■ **What you need to do**:
Transcribe everything from "When you look" down to "some things right." in the commentary on David Brooks's Atlantic essay.

■ **Text section**:

David Brooks has a long new think piece at The Atlantic in which he tries to explain the social breakdown that we are witnessing:
“American history is driven by periodic moments of moral convulsion. The late Harvard political scientist Samuel P. Huntington noticed that these convulsions seem to hit the United States every 60 years or so: the Revolutionary period of the 1760s and ’70s; the Jacksonian uprising of the 1820s and ’30s; the Progressive Era, which began in the 1890s; and the social-protest movements of the 1960s and early ’70s.
These moments share certain features. People feel disgusted by the state of society. Trust in institutions plummets. Moral indignation is widespread. Contempt for established power is intense. …
This is an account of how, over the past few decades, America became a more untrustworthy society. It is an account of how, under the stresses of 2020, American institutions and the American social order crumbled and were revealed as more untrustworthy still. We had a chance, in crisis, to pull together as a nation and build trust. We did not. That has left us a broken, alienated society caught in a distrust doom loop. …
We can already glimpse pieces of the world after the current cataclysm. The most important changes are moral and cultural. The Baby Boomers grew up in the 1950s and ’60s, an era of family stability, widespread prosperity, and cultural cohesion. The mindset they embraced in the late ’60s and have embodied ever since was all about rebelling against authority, unshackling from institutions, and celebrating freedom, individualism, and liberation. …
We think of the 1960s as the classic Boomer decade, but the false summer of the 1990s was the high-water mark of that ethos. The first great theme of that era was convergence. Walls were coming down. Everybody was coming together. The second theme was the triumph of classical liberalism. Liberalism was not just a philosophy—it was a spirit and a zeitgeist, a faith that individual freedom would blossom in a loosely networked democratic capitalist world. Enterprise and creativity would be unleashed. America was the great embodiment and champion of this liberation. The third theme was individualism. Society flourished when individuals were liberated from the shackles of society and the state, when they had the freedom to be true to themselves. …
For his 2001 book, Moral Freedom, the political scientist Alan Wolfe interviewed a wide array of Americans. The moral culture he described was no longer based on mainline Protestantism, as it had been for generations. Instead, Americans, from urban bobos to suburban evangelicals, were living in a state of what he called moral freedom: the belief that life is best when each individual finds his or her own morality—inevitable in a society that insists on individual freedom.
When you look back on it from the vantage of 2020, moral freedom, like the other dominant values of the time, contained within it a core assumption: If everybody does their own thing, then everything will work out for everybody. If everybody pursues their own economic self-interest, then the economy will thrive for all. If everybody chooses their own family style, then children will prosper. If each individual chooses his or her own moral code, then people will still feel solidarity with one another and be decent to one another. This was an ideology of maximum freedom and minimum sacrifice. …”
He gets some things right.
I think he gets other things wrong. It isn’t a bad article.
I will try to summarize my position which I see as one of the great arcs of Western history that has been playing itself out and building up to this moment for over 100 years.

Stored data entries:
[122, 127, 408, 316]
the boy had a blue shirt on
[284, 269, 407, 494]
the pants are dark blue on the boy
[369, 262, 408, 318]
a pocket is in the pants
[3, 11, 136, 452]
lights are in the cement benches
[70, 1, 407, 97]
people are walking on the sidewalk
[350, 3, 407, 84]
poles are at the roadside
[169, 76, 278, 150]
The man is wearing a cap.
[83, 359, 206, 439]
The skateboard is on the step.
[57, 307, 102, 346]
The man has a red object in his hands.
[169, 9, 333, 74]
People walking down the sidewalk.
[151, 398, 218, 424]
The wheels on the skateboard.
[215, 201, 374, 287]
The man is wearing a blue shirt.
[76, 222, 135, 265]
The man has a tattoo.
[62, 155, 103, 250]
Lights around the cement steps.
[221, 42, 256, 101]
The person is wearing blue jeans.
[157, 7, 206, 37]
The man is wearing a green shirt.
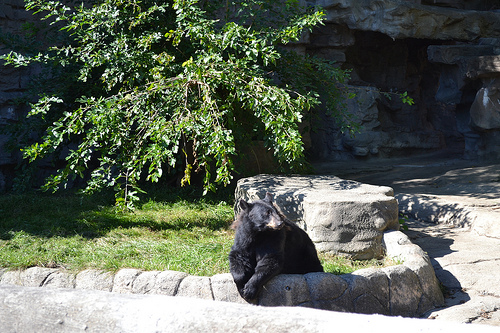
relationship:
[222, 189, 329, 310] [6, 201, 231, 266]
bear in grass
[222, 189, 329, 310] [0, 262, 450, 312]
bear on rocks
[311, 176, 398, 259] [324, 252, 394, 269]
rock on ground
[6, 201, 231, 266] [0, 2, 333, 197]
grass next tree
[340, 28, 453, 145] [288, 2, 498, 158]
cave inside rock wall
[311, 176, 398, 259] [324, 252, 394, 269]
boulders on ground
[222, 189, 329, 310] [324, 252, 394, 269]
bear sitting on ground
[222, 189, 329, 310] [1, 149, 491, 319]
bear relaxing in sun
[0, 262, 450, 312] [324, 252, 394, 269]
barrier on ground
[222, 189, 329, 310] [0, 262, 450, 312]
bear leaning over rock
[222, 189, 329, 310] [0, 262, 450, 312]
black bear standing on rock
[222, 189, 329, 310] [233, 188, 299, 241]
bear with head turned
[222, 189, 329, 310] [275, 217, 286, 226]
bear has black nose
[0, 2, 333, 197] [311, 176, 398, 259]
tree over a rock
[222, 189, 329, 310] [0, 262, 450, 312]
bear hanging over rock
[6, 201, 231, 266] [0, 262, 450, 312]
grass surrounded by stone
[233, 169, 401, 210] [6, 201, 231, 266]
platform in grass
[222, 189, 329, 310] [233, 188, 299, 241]
bear looking forward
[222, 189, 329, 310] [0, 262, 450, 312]
bear leaning on wall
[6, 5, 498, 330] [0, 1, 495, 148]
zoo has wall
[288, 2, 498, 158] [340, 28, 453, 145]
rock has opening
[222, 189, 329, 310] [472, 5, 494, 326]
bear looking right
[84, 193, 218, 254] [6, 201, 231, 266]
shadow on ground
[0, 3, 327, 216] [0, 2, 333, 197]
leaves on tree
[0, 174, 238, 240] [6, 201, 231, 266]
shadow on grass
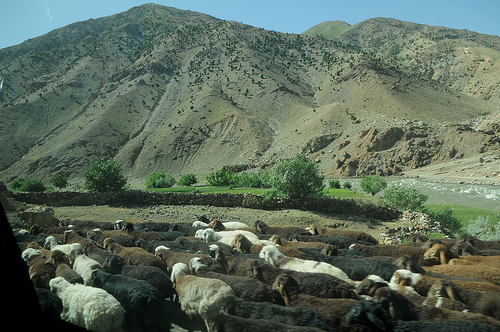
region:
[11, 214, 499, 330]
a herd of sheep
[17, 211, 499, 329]
a bunch of sheep crowded together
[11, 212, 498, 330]
different colored sheep herded together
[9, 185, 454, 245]
a row of rocks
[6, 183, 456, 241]
a rocky ledge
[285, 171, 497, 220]
a small river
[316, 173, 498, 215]
a river in the background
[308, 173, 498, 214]
a river with small rapids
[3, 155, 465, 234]
a row of green shrubs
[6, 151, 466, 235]
a row of green trees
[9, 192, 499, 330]
a herd of animals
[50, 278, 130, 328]
fluffy white sheep walking in the herd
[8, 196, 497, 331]
black, brown, and white sheep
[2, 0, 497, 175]
brown and black mountain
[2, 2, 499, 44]
bright blue sky with no visible clouds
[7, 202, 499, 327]
sheep walking in a group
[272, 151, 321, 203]
small dark green bush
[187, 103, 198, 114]
small black dot on the mountain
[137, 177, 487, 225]
thin strip of green grass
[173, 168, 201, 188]
small green bush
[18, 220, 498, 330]
The sheep are black, white, and brown.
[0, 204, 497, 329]
The sheep are facing left.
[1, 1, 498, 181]
The mountains are brown.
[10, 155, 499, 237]
The trees and bushes are green.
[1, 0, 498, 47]
The sky is blue.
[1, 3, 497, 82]
The tops of the mountains have trees and bushes.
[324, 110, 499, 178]
The terrain is rocky.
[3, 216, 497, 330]
The sheep are moving.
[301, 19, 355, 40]
The mountain has green in it.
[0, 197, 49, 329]
The corner is dark and obscured.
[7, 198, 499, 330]
these are sheep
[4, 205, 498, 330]
a large group of sheep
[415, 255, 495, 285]
this is a brown sheep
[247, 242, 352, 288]
this is a white sheep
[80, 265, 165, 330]
this is a black sheep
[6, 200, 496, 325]
this is a herd of sheep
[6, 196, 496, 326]
these sheep are fluffy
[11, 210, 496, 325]
these sheep are wooly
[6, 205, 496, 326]
these sheep have a lot of wool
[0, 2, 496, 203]
the mountain is tall with small green trees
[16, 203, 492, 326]
A large number of sheep walking through a valley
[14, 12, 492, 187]
A large mountain in the distance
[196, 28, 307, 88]
Trees litter the surface of the mountain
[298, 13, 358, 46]
Grass growing on the peak of a large mountain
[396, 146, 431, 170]
A rocky outcropping on the hill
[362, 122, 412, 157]
A very large boulder on the side of the hill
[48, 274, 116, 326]
An unsheared white sheep walking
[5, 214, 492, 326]
Brown, grey, and black sheep walking together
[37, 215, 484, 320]
None of the sheep are grazing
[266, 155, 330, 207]
Healthy green trees behind the sheep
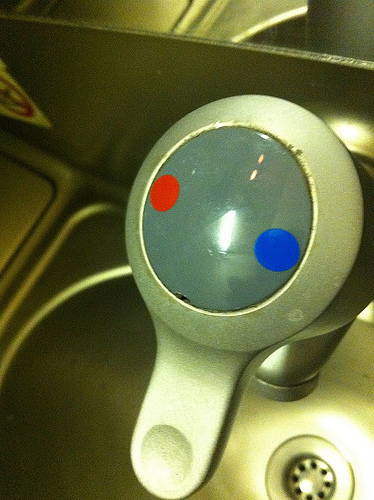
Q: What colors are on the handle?
A: Red and blue.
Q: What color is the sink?
A: Steel.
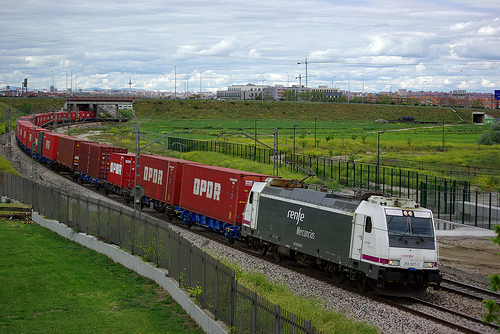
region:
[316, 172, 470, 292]
the front of a train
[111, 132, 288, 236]
a red train car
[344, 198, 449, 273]
the windshield on a train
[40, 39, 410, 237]
a very long train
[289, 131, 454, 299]
a train rolling on train tracks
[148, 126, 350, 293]
a train near train tracks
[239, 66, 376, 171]
a field near a train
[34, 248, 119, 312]
a grassy area near a train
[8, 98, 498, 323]
a train on rails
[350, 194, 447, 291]
front cabin of train is white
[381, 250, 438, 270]
headlights on train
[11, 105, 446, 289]
a freight train on the railroad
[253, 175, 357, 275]
car of train is green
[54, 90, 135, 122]
a bridge over railroad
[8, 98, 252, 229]
red cars of freight train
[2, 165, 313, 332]
a fence on side a train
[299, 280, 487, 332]
gravel on railroad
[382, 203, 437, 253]
wipes on windshield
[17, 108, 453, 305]
Train on the tracks.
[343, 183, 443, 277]
White front on the train.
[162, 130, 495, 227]
black fence beside the tracks.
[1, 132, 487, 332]
Gravel beside the tracks.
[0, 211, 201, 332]
Green grass covering the ground.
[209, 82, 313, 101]
Building in the background.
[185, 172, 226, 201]
white lettering on the train.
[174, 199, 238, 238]
Blue coloring on the bottom of the train.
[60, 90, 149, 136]
Bridge in the background.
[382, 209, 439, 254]
window in the front of the train.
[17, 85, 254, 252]
Red and white train cars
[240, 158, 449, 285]
Grey and white head car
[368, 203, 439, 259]
LArge black window for driver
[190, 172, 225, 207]
White logo on train car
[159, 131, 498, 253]
Black fence in the grass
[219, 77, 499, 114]
Buildings in the distance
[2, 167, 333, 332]
Silver chain link fence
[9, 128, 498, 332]
brown grey and white gravel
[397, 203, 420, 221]
Black and white number sign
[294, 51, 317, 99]
Silver light lamp posts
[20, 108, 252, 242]
cargo container is red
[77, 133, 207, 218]
cargo container is red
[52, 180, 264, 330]
the fence is gray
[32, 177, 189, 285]
the fence is gray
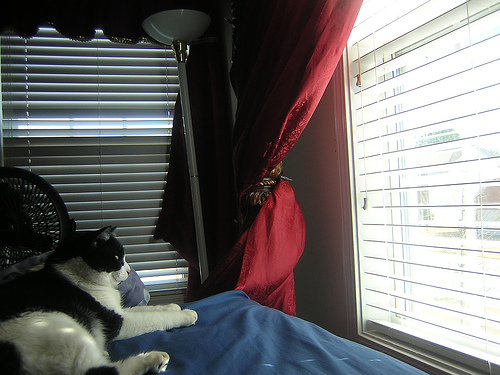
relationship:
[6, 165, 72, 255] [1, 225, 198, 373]
fan behind cat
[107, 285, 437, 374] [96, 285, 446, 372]
sheets on bed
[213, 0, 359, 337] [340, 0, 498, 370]
red drapes on window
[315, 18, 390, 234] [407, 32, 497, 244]
cord on blinds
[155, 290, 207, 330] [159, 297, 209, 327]
paw of cat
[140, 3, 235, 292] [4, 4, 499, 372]
lamp in room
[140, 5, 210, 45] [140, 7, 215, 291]
lamp shade on lamp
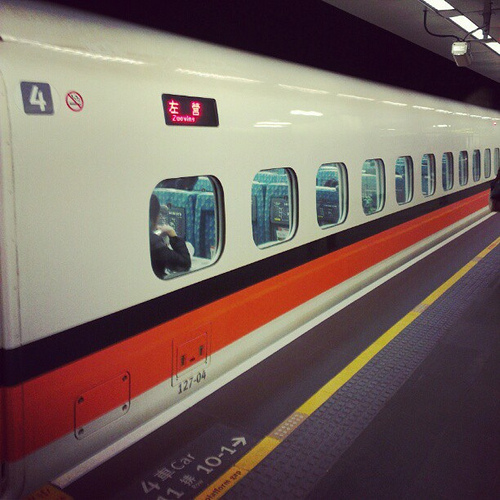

■ **Expected output**:
When you look back on it from the vantage of 2020, moral freedom, like the other dominant values of the time, contained within it a core assumption: If everybody does their own thing, then everything will work out for everybody. If everybody pursues their own economic self-interest, then the economy will thrive for all. If everybody chooses their own family style, then children will prosper. If each individual chooses his or her own moral code, then people will still feel solidarity with one another and be decent to one another. This was an ideology of maximum freedom and minimum sacrifice. …”
He gets some things right.